"Все так неумолимо-окончательно порешил ось для меня в душевных вопросах, так последовательно обнажилось до желтых и сухих костей скелета - так суровы стали мои верования, так бесповоротны и безнадежны мои ненависти, - что дышать тяжело, как в разреженном и резком воздухе гор".
К М.П. Погодину, 7 марта:
"Принцип народностей неотделим от принципа художественного, и это точно наш символ, только допотопный. В этом символе - новость, свежесть жизни, вражда к теории, к той самой теории, которая есть результат жизненного истощения в том мире, в который судьба меня бросила. Теория и жизнь вот Запад и Восток в настоящую минуту. Запад дошел до мысли, что человечество существует само для себя, для своего счастия, стало быть должно определиться теоретически, успокоиться в конечной цели, в возможно полном пользовании. Восток внутренне носит в себе живую мысль, что человечество существует в свидетельство неистощенных еще и неистощимых чудес Великого Художника, наслаждаться призвано светом и тенями Его картин; отсюда и грань. Запад дошел до отвлеченного лица - человечества. Восток верует только в душу живу и не признает развития этой души... Но я увлекся своим созерцанием и начал с жалоб.
Лиси язвины имут, и птицы гнезда; Сын же человеческий не имать где главы подклонити. Так и наши воззрения, или, лучше сказать, наше внутреннее чувство... Никто не знает и знать не хочет, что в нем-то, то есть Православии (понимая под сим равно Православие отца Парфения и Иннокентия - и исключая из него только Бецкого и Андрюшку Муравьева), заключается истинный демократизм, то есть не rehabilitation de la chair (реабилитация плоти (фр.)), а торжество души, душевного начала. Никто этого не знает, всякого от православия "претит", ибо для всех оно слилось с ужасными вещами, - а мы, его носители и жрецы, - пьяные вакханки, совершающие культ тревожный, лихорадочный новому, неведомому богу. Так вакханками и околеем. Это горестно, но правда... Горестней же всего то, что этого ничего нельзя говорить, ибо, заговоривши, примыкаешься к официальным опекунам и попечителям Православия или подвергаешься нареканию в "брынской вере".
Увы! Новое идет в жизнь, но мы - его жертвы. Жертвы, не имеющие утешения даже в признании. Жертвы Герцена - оценю даже я, православный, а наших жертв никто не признает: слепые стихии, мы даже и заслуги-то не имеем. Вот почему наше дело пропащее [Обновление "Москвитянина".].

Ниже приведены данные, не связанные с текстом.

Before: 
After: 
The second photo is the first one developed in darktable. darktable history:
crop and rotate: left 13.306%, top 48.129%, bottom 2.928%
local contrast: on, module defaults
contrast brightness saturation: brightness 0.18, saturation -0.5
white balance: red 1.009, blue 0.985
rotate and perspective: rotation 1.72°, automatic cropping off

А своекорыстие одних из нас и полная распущенность других (к числу последних принадлежу я сам!). Меня, например, лично - никакие усилия человеческие не могут ни спасти, ни исправить. Для меня нет опытов - я впадаю вечно в стихийные стремления... Ничего так не жажду я, как смерти... Ни из меня, ни из нас вообще - ничего не выйдет и выйти не может, - да и время теперь не такое. Мы люди такого далекого будущего, которое купится еще долгим, долгим процессом. Околеем мы бесславно, без битвы, - а между тем мы одни видим смутную настоящую цель. Не эти же первые люди, исчисляемые кумом Современником... Сам глава их, хоть и великий человек, - в сущности, борется за то, что плевка не стоит, за то, во что сам не верит".
К Е.С. Протопоповой, 19 марта:
"Ужасную эпоху переживаем мы вообще. Поневоле принимаешь опиум, когда вопросы жизни становятся перед сознанием во всей их беспощадной последовательности.
Мир и счастие не нам. Чудеса же замолкли, пора к этой мысли привыкнуть... или, если хотите, чудеса совершаются только во внутреннем мире души, все более и более отрывая ее от пристрастия к чему бы то ни было земному, преходящему".
Собственно говоря, от всех этих признаний тридцатилетнего человека, которому "трудно дышать" и для которого "замолкли чудеса", веет уже тленом. Григорьев все еще, несмотря на всю свою напряженность, "не может изжиться", в нем сидит "тысяча жизненных бесов". Еще, "как вода рыбе, необходимо ему сильно страстное отношение к женщине"; еще мучит его "неистовый темперамент"; он молит Венеру Милосскую в Лувре ("чрезвычайно искренне, особенно после пьяной ночи") "послать ему женщину, которая была бы жрицей, а не торговкой сладострастия".